▸ PROBLEM DETAILS:
From the first line of the records below through the line with "## Latest Release", output each line exactly; skip the pictures.

▸ GIVEN DATA:

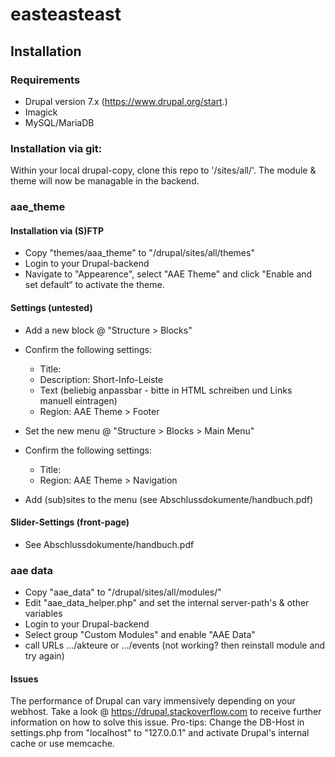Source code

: # easteasteast

## Installation

### Requirements

- Drupal version 7.x (https://www.drupal.org/start.)
- Imagick
- MySQL/MariaDB

### Installation via git:

Within your local drupal-copy, clone this repo to '/sites/all/'. The module & theme will now be managable in the backend.

### aae_theme

#### Installation via (S)FTP

- Copy "themes/aaa_theme" to "/drupal/sites/all/themes"
- Login to your Drupal-backend
- Navigate to "Appearence", select "AAE Theme" and click "Enable and set default“ to activate the theme.

#### Settings (untested)

- Add a new block @ "Structure > Blocks"
- Confirm the following settings:

  - Title: <none>
  - Description: Short-Info-Leiste
  - Text (beliebig anpassbar - bitte in HTML schreiben und Links manuell eintragen)
  - Region: AAE Theme > Footer

- Set the new menu @ "Structure > Blocks > Main Menu"
- Confirm the following settings:

  - Title: <none>
  - Region: AAE Theme > Navigation

- Add (sub)sites to the menu (see Abschlussdokumente/handbuch.pdf)

#### Slider-Settings (front-page)

- See Abschlussdokumente/handbuch.pdf

### aae data

- Copy "aae_data" to "/drupal/sites/all/modules/"
- Edit "aae_data_helper.php" and set the internal server-path's & other variables
- Login to your Drupal-backend
- Select group "Custom Modules" and enable "AAE Data"
- call URLs .../akteure or .../events (not working? then reinstall module and try again)

#### Issues

The performance of Drupal can vary immensively depending on your webhost. Take a look @ https://drupal.stackoverflow.com
to receive further information on how to solve this issue. Pro-tips: Change the DB-Host in settings.php
from "localhost" to "127.0.0.1" and activate Drupal's internal cache or use memcache.
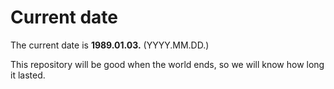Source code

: # Current date

The current date is **1989.01.03.** (YYYY.MM.DD.)

This repository will be good when the world ends, so we will know how long it lasted.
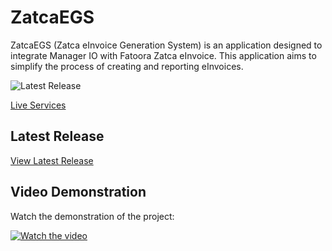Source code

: # ZatcaEGS

ZatcaEGS (Zatca eInvoice Generation System) is an application designed to integrate Manager IO with Fatoora Zatca eInvoice. This application aims to simplify the process of creating and reporting eInvoices.

![Latest Release](https://img.shields.io/github/v/release/mabaega/ZatcaEGS)

[Live Services](https://zatcaegs.azurewebsites.net)

## Latest Release

[View Latest Release](https://github.com/mabaega/ZatcaEGS/releases/latest)

## Video Demonstration

Watch the demonstration of the project:

[![Watch the video](https://img.youtube.com/vi/9RXJMl2J9J4/0.jpg)](https://www.youtube.com/@Mabaega)
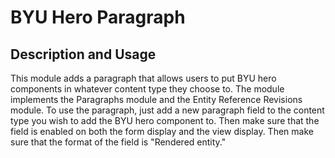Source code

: # BYU Hero Paragraph

## Description and Usage

This module adds a paragraph that allows users to put BYU hero components in whatever content type they choose to. The module implements the Paragraphs module and the Entity Reference Revisions module. To use the paragraph, just add a new paragraph field to the content type you wish to add the BYU hero component to. Then make sure that the field is enabled on both the form display and the view display. Then make sure that the format of the field is "Rendered entity."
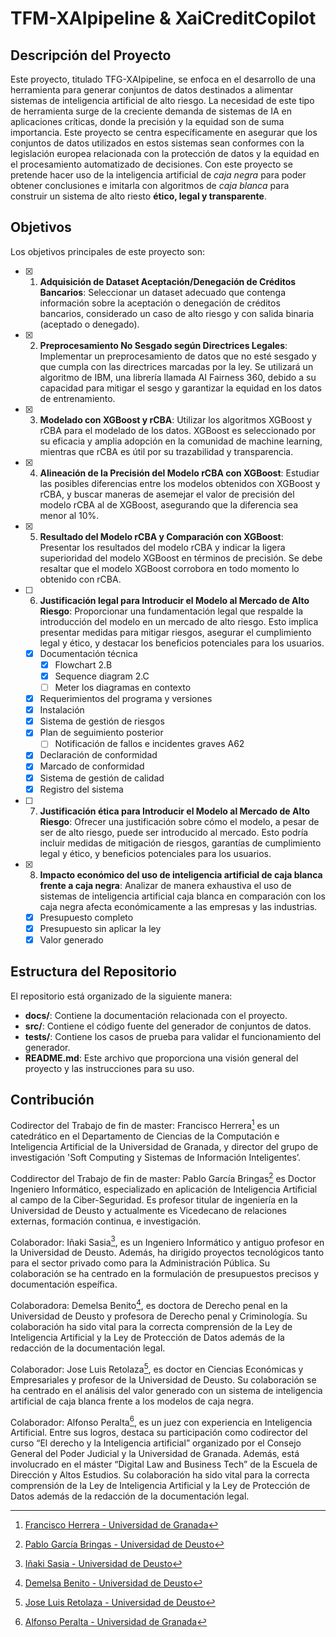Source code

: # TFM-XAIpipeline & XaiCreditCopilot

## Descripción del Proyecto

Este proyecto, titulado TFG-XAIpipeline, se enfoca en el desarrollo de una herramienta para generar conjuntos de datos destinados a alimentar sistemas de inteligencia artificial de alto riesgo. La necesidad de este tipo de herramienta surge de la creciente demanda de sistemas de IA en aplicaciones críticas, donde la precisión y la equidad son de suma importancia. Este proyecto se centra específicamente en asegurar que los conjuntos de datos utilizados en estos sistemas sean conformes con la legislación europea relacionada con la protección de datos y la equidad en el procesamiento automatizado de decisiones. Con este proyecto se pretende hacer uso de la inteligencia artificial de _caja negra_ para poder obtener conclusiones e imitarla con algoritmos de _caja blanca_ para construir un sistema de alto riesto **ético, legal y transparente**.

## Objetivos

Los objetivos principales de este proyecto son:

- [x] 1. **Adquisición de Dataset Aceptación/Denegación de Créditos Bancarios**: Seleccionar un dataset adecuado que contenga información sobre la aceptación o denegación de créditos bancarios, considerado un caso de alto riesgo y con salida binaria (aceptado o denegado).

- [x] 2. **Preprocesamiento No Sesgado según Directrices Legales**: Implementar un preprocesamiento de datos que no esté sesgado y que cumpla con las directrices marcadas por la ley. Se utilizará un algoritmo de IBM, una librería llamada AI Fairness 360, debido a su capacidad para mitigar el sesgo y garantizar la equidad en los datos de entrenamiento.

- [x] 3. **Modelado con XGBoost y rCBA**: Utilizar los algoritmos XGBoost y rCBA para el modelado de los datos. XGBoost es seleccionado por su eficacia y amplia adopción en la comunidad de machine learning, mientras que rCBA es útil por su trazabilidad y transparencia.

- [x] 4. **Alineación de la Precisión del Modelo rCBA con XGBoost**: Estudiar las posibles diferencias entre los modelos obtenidos con XGBoost y rCBA, y buscar maneras de asemejar el valor de precisión del modelo rCBA al de XGBoost, asegurando que la diferencia sea menor al 10%.

- [x] 5. **Resultado del Modelo rCBA y Comparación con XGBoost**: Presentar los resultados del modelo rCBA y indicar la ligera superioridad del modelo XGBoost en términos de precisión. Se debe resaltar que el modelo XGBoost corrobora en todo momento lo obtenido con rCBA.

- [ ] 6. **Justificación legal para Introducir el Modelo al Mercado de Alto Riesgo**: Proporcionar una fundamentación legal que respalde la introducción del modelo en un mercado de alto riesgo. Esto implica presentar medidas para mitigar riesgos, asegurar el cumplimiento legal y ético, y destacar los beneficios potenciales para los usuarios.

  - [x] Documentación técnica
    - [X] Flowchart 2.B
    - [x] Sequence diagram 2.C
    - [ ] Meter los diagramas en contexto
  - [x] Requerimientos del programa y versiones
  - [x] Instalación
  - [x] Sistema de gestión de riesgos
  - [x] Plan de seguimiento posterior
    - [ ] Notificación de fallos e incidentes graves A62
  - [x] Declaración de conformidad
  - [x] Marcado de conformidad
  - [x] Sistema de gestión de calidad
  - [x] Registro del sistema

- [ ] 7. **Justificación ética para Introducir el Modelo al Mercado de Alto Riesgo**: Ofrecer una justificación sobre cómo el modelo, a pesar de ser de alto riesgo, puede ser introducido al mercado. Esto podría incluir medidas de mitigación de riesgos, garantías de cumplimiento legal y ético, y beneficios potenciales para los usuarios.

- [x] 8. **Impacto económico del uso de inteligencia artificial de caja blanca frente a caja negra**: Analizar de manera exhaustiva el uso de sistemas de inteligencia artificial caja blanca en comparación con los caja negra afecta económicamente a las empresas y las industrias.
  - [x] Presupuesto completo
  - [x] Presupuesto sin aplicar la ley
  - [x] Valor generado

## Estructura del Repositorio

El repositorio está organizado de la siguiente manera:

- **docs/**: Contiene la documentación relacionada con el proyecto.
- **src/**: Contiene el código fuente del generador de conjuntos de datos.
- **tests/**: Contiene los casos de prueba para validar el funcionamiento del generador.
- **README.md**: Este archivo que proporciona una visión general del proyecto y las instrucciones para su uso.

## Contribución

Codirector del Trabajo de fin de master: Francisco Herrera[^1] es un catedrático en el Departamento de Ciencias de la Computación e Inteligencia Artificial de la Universidad de Granada, y director del grupo de investigación 'Soft Computing y Sistemas de Información Inteligentes’.

Coddirector del Trabajo de fin de master: Pablo García Bringas[^2] es Doctor Ingeniero Informático, especializado en aplicación de Inteligencia Artificial al campo de la Ciber-Seguridad. Es profesor titular de ingeniería en la Universidad de Deusto y actualmente es Vicedecano de relaciones externas, formación continua, e investigación.

Colaborador: Iñaki Sasia[^3], es un Ingeniero Informático y antiguo profesor en la Universidad de Deusto. Además, ha dirigido proyectos tecnológicos tanto para el sector privado como para la Administración Pública. Su colaboración se ha centrado en la formulación de presupuestos precisos y documentación espeífica. 

Colaboradora: Demelsa Benito[^4], es doctora de Derecho penal en la Universidad de Deusto y profesora de Derecho penal y Criminología. Su colaboración ha sido vital para la correcta comprensión de la Ley de Inteligencia Artificial y la Ley de Protección de Datos además de la redacción de la documentación legal.

Colaborador: Jose Luis Retolaza[^5], es doctor en Ciencias Económicas y Empresariales y profesor de la Universidad de Deusto. Su colaboración se ha centrado en el análisis del valor generado con un sistema de inteligencia artificial de caja blanca frente a los modelos de caja negra.

Colaborador: Alfonso Peralta[^6], es un juez con experiencia en Inteligencia Artificial. Entre sus logros, destaca su participación como codirector del curso “El derecho y la Inteligencia artificial” organizado por el Consejo General del Poder Judicial y la Universidad de Granada. Además, está involucrado en el máster “Digital Law and Business Tech” de la Escuela de Dirección y Altos Estudios. Su colaboración ha sido vital para la correcta comprensión de la Ley de Inteligencia Artificial y la Ley de Protección de Datos además de la redacción de la documentación legal.

[^1]: [Francisco Herrera - Universidad de Granada](https://www.ugr.es/personal/francisco-herrera-triguero)
[^2]: [Pablo García Bringas - Universidad de Deusto](https://deustotech.deusto.es/member/garcia-bringas-pablo/)
[^3]: [Iñaki Sasia - Universidad de Deusto](https://www.linkedin.com/in/i%C3%B1aki-sasia-olaz%C3%A1bal-3b3b3b3b/)
[^4]: [Demelsa Benito - Universidad de Deusto](https://www.deusto.es/es/inicio/somos-deusto/equipo/investigadores/1657/investigador)
[^5]: [Jose Luis Retolaza - Universidad de Deusto](https://www.deusto.es/es/inicio/somos-deusto/equipo/investigadores/57912/investigador)
[^6]: [Alfonso Peralta - Universidad de Granada](https://www.linkedin.com/in/a-peralta/?originalSubdomain=es)

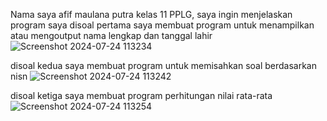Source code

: Nama saya afif maulana putra kelas 11 PPLG, saya ingin menjelaskan program saya
disoal pertama saya membuat program untuk menampilkan atau mengoutput nama lengkap dan tanggal lahir
![Screenshot 2024-07-24 113234](https://github.com/user-attachments/assets/a4956925-5b1c-4db0-8bed-cf6a0ffafd00)

disoal kedua saya membuat program untuk memisahkan soal berdasarkan nisn
![Screenshot 2024-07-24 113242](https://github.com/user-attachments/assets/9d5be8ce-8947-46b4-91a1-0367ddeae592)

disoal ketiga saya membuat program perhitungan nilai rata-rata
![Screenshot 2024-07-24 113254](https://github.com/user-attachments/assets/54d5acc5-5f49-4d51-b112-10757f994baf)
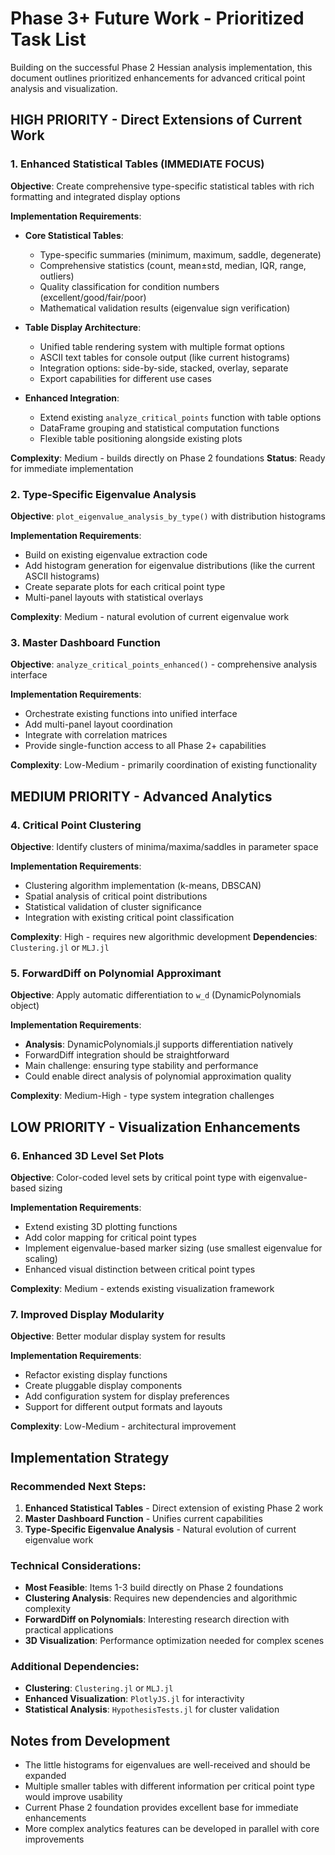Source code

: # Phase 3+ Future Work - Prioritized Task List

Building on the successful Phase 2 Hessian analysis implementation, this document outlines prioritized enhancements for advanced critical point analysis and visualization.

## **HIGH PRIORITY** - Direct Extensions of Current Work

### 1. **Enhanced Statistical Tables** (IMMEDIATE FOCUS)

**Objective**: Create comprehensive type-specific statistical tables with rich formatting and integrated display options

**Implementation Requirements**:

- **Core Statistical Tables**: 
  - Type-specific summaries (minimum, maximum, saddle, degenerate)
  - Comprehensive statistics (count, mean±std, median, IQR, range, outliers)
  - Quality classification for condition numbers (excellent/good/fair/poor)
  - Mathematical validation results (eigenvalue sign verification)

- **Table Display Architecture**:
  - Unified table rendering system with multiple format options
  - ASCII text tables for console output (like current histograms)
  - Integration options: side-by-side, stacked, overlay, separate
  - Export capabilities for different use cases

- **Enhanced Integration**:
  - Extend existing `analyze_critical_points` function with table options
  - DataFrame grouping and statistical computation functions
  - Flexible table positioning alongside existing plots

**Complexity**: Medium - builds directly on Phase 2 foundations
**Status**: Ready for immediate implementation

### 2. **Type-Specific Eigenvalue Analysis**
**Objective**: `plot_eigenvalue_analysis_by_type()` with distribution histograms

**Implementation Requirements**:
- Build on existing eigenvalue extraction code
- Add histogram generation for eigenvalue distributions (like the current ASCII histograms)
- Create separate plots for each critical point type
- Multi-panel layouts with statistical overlays

**Complexity**: Medium - natural evolution of current eigenvalue work

### 3. **Master Dashboard Function**
**Objective**: `analyze_critical_points_enhanced()` - comprehensive analysis interface

**Implementation Requirements**:
- Orchestrate existing functions into unified interface
- Add multi-panel layout coordination
- Integrate with correlation matrices
- Provide single-function access to all Phase 2+ capabilities

**Complexity**: Low-Medium - primarily coordination of existing functionality

## **MEDIUM PRIORITY** - Advanced Analytics

### 4. **Critical Point Clustering**
**Objective**: Identify clusters of minima/maxima/saddles in parameter space

**Implementation Requirements**:
- Clustering algorithm implementation (k-means, DBSCAN)
- Spatial analysis of critical point distributions
- Statistical validation of cluster significance
- Integration with existing critical point classification

**Complexity**: High - requires new algorithmic development
**Dependencies**: `Clustering.jl` or `MLJ.jl`

### 5. **ForwardDiff on Polynomial Approximant**
**Objective**: Apply automatic differentiation to `w_d` (DynamicPolynomials object)

**Implementation Requirements**:
- **Analysis**: DynamicPolynomials.jl supports differentiation natively
- ForwardDiff integration should be straightforward
- Main challenge: ensuring type stability and performance
- Could enable direct analysis of polynomial approximation quality

**Complexity**: Medium-High - type system integration challenges

## **LOW PRIORITY** - Visualization Enhancements

### 6. **Enhanced 3D Level Set Plots**
**Objective**: Color-coded level sets by critical point type with eigenvalue-based sizing

**Implementation Requirements**:
- Extend existing 3D plotting functions
- Add color mapping for critical point types
- Implement eigenvalue-based marker sizing (use smallest eigenvalue for scaling)
- Enhanced visual distinction between critical point types

**Complexity**: Medium - extends existing visualization framework

### 7. **Improved Display Modularity**
**Objective**: Better modular display system for results

**Implementation Requirements**:
- Refactor existing display functions
- Create pluggable display components
- Add configuration system for display preferences
- Support for different output formats and layouts

**Complexity**: Low-Medium - architectural improvement

## Implementation Strategy

### **Recommended Next Steps**:
1. **Enhanced Statistical Tables** - Direct extension of existing Phase 2 work
2. **Master Dashboard Function** - Unifies current capabilities 
3. **Type-Specific Eigenvalue Analysis** - Natural evolution of current eigenvalue work

### **Technical Considerations**:
- **Most Feasible**: Items 1-3 build directly on Phase 2 foundations
- **Clustering Analysis**: Requires new dependencies and algorithmic complexity
- **ForwardDiff on Polynomials**: Interesting research direction with practical applications
- **3D Visualization**: Performance optimization needed for complex scenes

### **Additional Dependencies**:
- **Clustering**: `Clustering.jl` or `MLJ.jl`
- **Enhanced Visualization**: `PlotlyJS.jl` for interactivity
- **Statistical Analysis**: `HypothesisTests.jl` for cluster validation

## Notes from Development

- The little histograms for eigenvalues are well-received and should be expanded
- Multiple smaller tables with different information per critical point type would improve usability
- Current Phase 2 foundation provides excellent base for immediate enhancements
- More complex analytics features can be developed in parallel with core improvements 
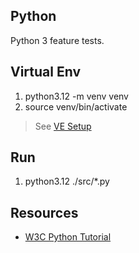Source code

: Python
------
Python 3 feature tests.

Virtual Env
-----------
1. python3.12 -m venv venv
2. source venv/bin/activate
>See [VE Setup](https://www.freecodecamp.org/news/how-to-setup-virtual-environments-in-python/)

Run
---
1. python3.12 ./src/*.py

Resources
---------
* [W3C Python Tutorial](https://www.w3schools.com/python/)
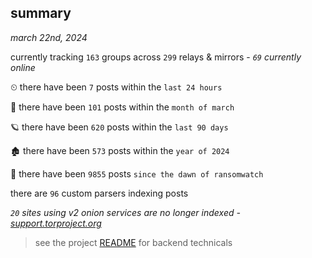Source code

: 
## summary
_march 22nd, 2024_

currently tracking `163` groups across `299` relays & mirrors - _`69` currently online_

⏲ there have been `7` posts within the `last 24 hours`

🦈 there have been `101` posts within the `month of march`

🪐 there have been `620` posts within the `last 90 days`

🏚 there have been `573` posts within the `year of 2024`

🦕 there have been `9855` posts `since the dawn of ransomwatch`

there are `96` custom parsers indexing posts

_`20` sites using v2 onion services are no longer indexed - [support.torproject.org](https://support.torproject.org/onionservices/v2-deprecation/)_

> see the project [README](https://github.com/joshhighet/ransomwatch#ransomwatch--) for backend technicals
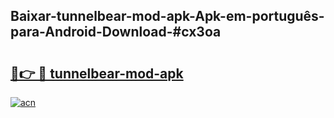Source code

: ## Baixar-tunnelbear-mod-apk-Apk-em-português​-para-Android-Download-#cx3oa

# <h2><a href="https://ainizakaria.my?title=tunnelbear-mod-apk&ref=20M">🔗👉 🔴 tunnelbear-mod-apk</a></h2>

[![acn](https://github.com/user-attachments/assets/0f9c940e-d8b0-45ae-aac7-cd30a18b3e1c)](https://ainizakaria.my?title=tunnelbear-mod-apk&ref=20M)

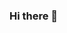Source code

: ### Hi there 👋

<!--
**TejasPedge/TejasPedge** is a ✨ _special_ ✨ repository because its `README.md` (this file) appears on your GitHub profile.
            
Here are some ideas to get you started:
     
- 🔭 I’m currently working on 
- 🌱 I’m currently learning ...
- 👯 I’m looking to collaborate on ...
- 🤔 I’m looking for help with ...
- 💬 Ask me about ...
- 📫 How to reach me: ...
- 😄 Pronouns: ...
- ⚡ Fun fact: ...
-->
 
 
 
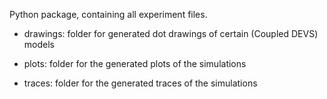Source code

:Python package, containing all experiment files.

- drawings: folder for generated dot drawings of certain (Coupled DEVS) models

- plots: folder for the generated plots of the simulations

- traces: folder for the generated traces of the simulations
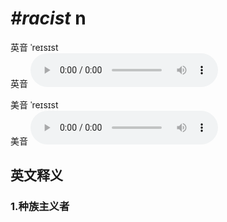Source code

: # ***\#racist*** n
英音 ˈreɪsɪst  
英音
<audio src="./media/racist1_AAC.aac" controls="controls"></audio>

美音 ˈreɪsɪst  
美音
<audio src="./media/racist2_AAC.aac" controls="controls"></audio>



  

英文释义
---
### 1.**种族主义者**  



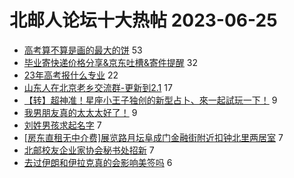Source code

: # 北邮人论坛十大热帖 2023-06-25

- [高考算不算是画的最大的饼](https://bbs.byr.cn/article/Talking/6393173) 53
- [毕业寄快递价格分享&amp;京东吐槽&amp;寄件提醒](https://bbs.byr.cn/article/Picture/3344376) 32
- [23年高考报什么专业](https://bbs.byr.cn/article/WorkLife/1201177) 22
- [山东人在北京老乡交流群-更新到2.1](https://bbs.byr.cn/article/Friends/2032283) 17
- [【转】超神准！星座小王子独创的新型占卜、來一起試玩一下！](https://bbs.byr.cn/article/Constellations/326533) 9
- [我男朋友真的太太太好了！](https://bbs.byr.cn/article/Feeling/3199938) 9
- [刘姓男孩求起名字](https://bbs.byr.cn/article/Shandong/424284) 7
- [[房东直租无中介费]展览路月坛阜成门金融街附近扣钟北里两居室](https://bbs.byr.cn/article/Home/135777) 7
- [北邮校友企业家协会秘书处招新](https://bbs.byr.cn/article/Entrepreneurship/29544) 7
- [去过伊朗和伊拉克真的会影响美签吗](https://bbs.byr.cn/article/GoAbroad/393258) 6


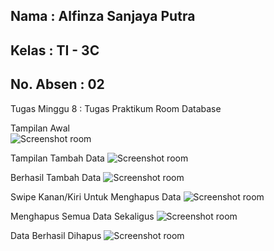 ## Nama      : Alfinza Sanjaya Putra
## Kelas     : TI - 3C
## No. Absen : 02

Tugas Minggu 8 : Tugas Praktikum Room Database

Tampilan Awal
\
![Screenshot room](img/1.png)

Tampilan Tambah Data 
![Screenshot room](img/2.png)

Berhasil Tambah Data
![Screenshot room](img/3.png)

Swipe Kanan/Kiri Untuk Menghapus Data
![Screenshot room](img/4.png)

Menghapus Semua Data Sekaligus
![Screenshot room](img/5.png)

Data Berhasil Dihapus
![Screenshot room](img/6.png)
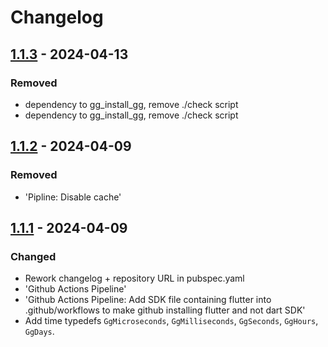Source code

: # Changelog

## [1.1.3] - 2024-04-13

### Removed

- dependency to gg\_install\_gg, remove ./check script
- dependency to gg\_install\_gg, remove ./check script

## [1.1.2] - 2024-04-09

### Removed

- 'Pipline: Disable cache'

## [1.1.1] - 2024-04-09

### Changed

- Rework changelog + repository URL in pubspec.yaml
- 'Github Actions Pipeline'
- 'Github Actions Pipeline: Add SDK file containing flutter into .github/workflows to make github installing flutter and not dart SDK'
- Add time typedefs `GgMicroseconds`, `GgMilliseconds`, `GgSeconds`,
`GgHours`, `GgDays`.

[1.1.3]: https://github.com/inlavigo/gg_typedefs/compare/1.1.2...1.1.3
[1.1.2]: https://github.com/inlavigo/gg_typedefs/compare/1.1.1...1.1.2
[1.1.1]: https://github.com/inlavigo/gg_typedefs/tag/%tag
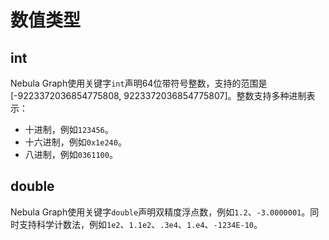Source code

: # 数值类型

## int

Nebula Graph使用关键字`int`声明64位带符号整数，支持的范围是[-9223372036854775808, 9223372036854775807]。整数支持多种进制表示：

- 十进制，例如`123456`。
- 十六进制，例如`0x1e240`。
- 八进制，例如`0361100`。

## double

Nebula Graph使用关键字`double`声明双精度浮点数，例如`1.2`、`-3.0000001`。同时支持科学计数法，例如`1e2`、`1.1e2`、`.3e4`、`1.e4`、`-1234E-10`。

▸ RESPONSE BOX:
Source code

: # easteasteast

## Installation

### Requirements

- Drupal version 7.x (https://www.drupal.org/start.)
- Imagick
- MySQL/MariaDB

### Installation via git:

Within your local drupal-copy, clone this repo to '/sites/all/'. The module & theme will now be managable in the backend.

### aae_theme

#### Installation via (S)FTP

- Copy "themes/aaa_theme" to "/drupal/sites/all/themes"
- Login to your Drupal-backend
- Navigate to "Appearence", select "AAE Theme" and click "Enable and set default“ to activate the theme.

#### Settings (untested)

- Add a new block @ "Structure > Blocks"
- Confirm the following settings:

  - Title: <none>
  - Description: Short-Info-Leiste
  - Text (beliebig anpassbar - bitte in HTML schreiben und Links manuell eintragen)
  - Region: AAE Theme > Footer

- Set the new menu @ "Structure > Blocks > Main Menu"
- Confirm the following settings:

  - Title: <none>
  - Region: AAE Theme > Navigation

- Add (sub)sites to the menu (see Abschlussdokumente/handbuch.pdf)

#### Slider-Settings (front-page)

- See Abschlussdokumente/handbuch.pdf

### aae data

- Copy "aae_data" to "/drupal/sites/all/modules/"
- Edit "aae_data_helper.php" and set the internal server-path's & other variables
- Login to your Drupal-backend
- Select group "Custom Modules" and enable "AAE Data"
- call URLs .../akteure or .../events (not working? then reinstall module and try again)

#### Issues

The performance of Drupal can vary immensively depending on your webhost. Take a look @ https://drupal.stackoverflow.com
to receive further information on how to solve this issue. Pro-tips: Change the DB-Host in settings.php
from "localhost" to "127.0.0.1" and activate Drupal's internal cache or use memcache.
Source code

: # Current date

The current date is **1989.01.03.** (YYYY.MM.DD.)

This repository will be good when the world ends, so we will know how long it lasted.
Source code

: # ZatcaEGS

ZatcaEGS (Zatca eInvoice Generation System) is an application designed to integrate Manager IO with Fatoora Zatca eInvoice. This application aims to simplify the process of creating and reporting eInvoices.

![Latest Release](https://img.shields.io/github/v/release/mabaega/ZatcaEGS)

[Live Services](https://zatcaegs.azurewebsites.net)

## Latest Release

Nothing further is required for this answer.